## Written task
Where the line containing "образом, средний курс за 90" appears, begin retyping; continue exactly through the final line of the data. Omit every picture.

## Provided information
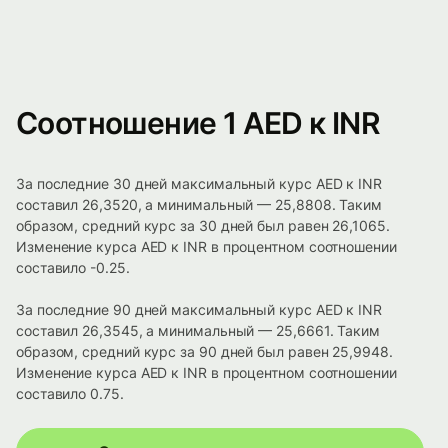
Соотношение 1 AED к INR
За последние 30 дней максимальный курс AED к INR
составил 26,3520, а минимальный — 25,8808. Таким
образом, средний курс за 30 дней был равен 26,1065.
Изменение курса AED к INR в процентном соотношении
составило -0.25.
За последние 90 дней максимальный курс AED к INR
составил 26,3545, а минимальный — 25,6661. Таким
образом, средний курс за 90 дней был равен 25,9948.
Изменение курса AED к INR в процентном соотношении
составило 0.75.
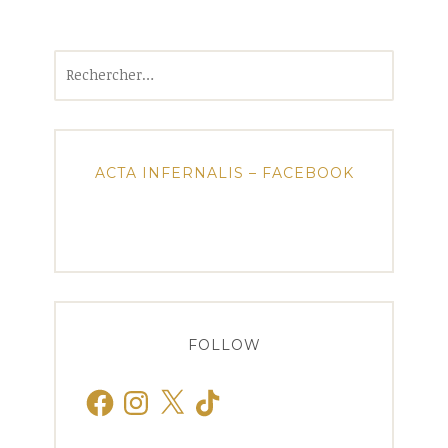
Rechercher :
ACTA INFERNALIS – FACEBOOK
FOLLOW
Facebook
Instagram
X
TikTok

## Response to the exercise
образом, средний курс за 90 дней был равен 25,9948.
Изменение курса AED к INR в процентном соотношении
составило 0.75.
Rechercher :
ACTA INFERNALIS – FACEBOOK
FOLLOW
Facebook
Instagram
X
TikTok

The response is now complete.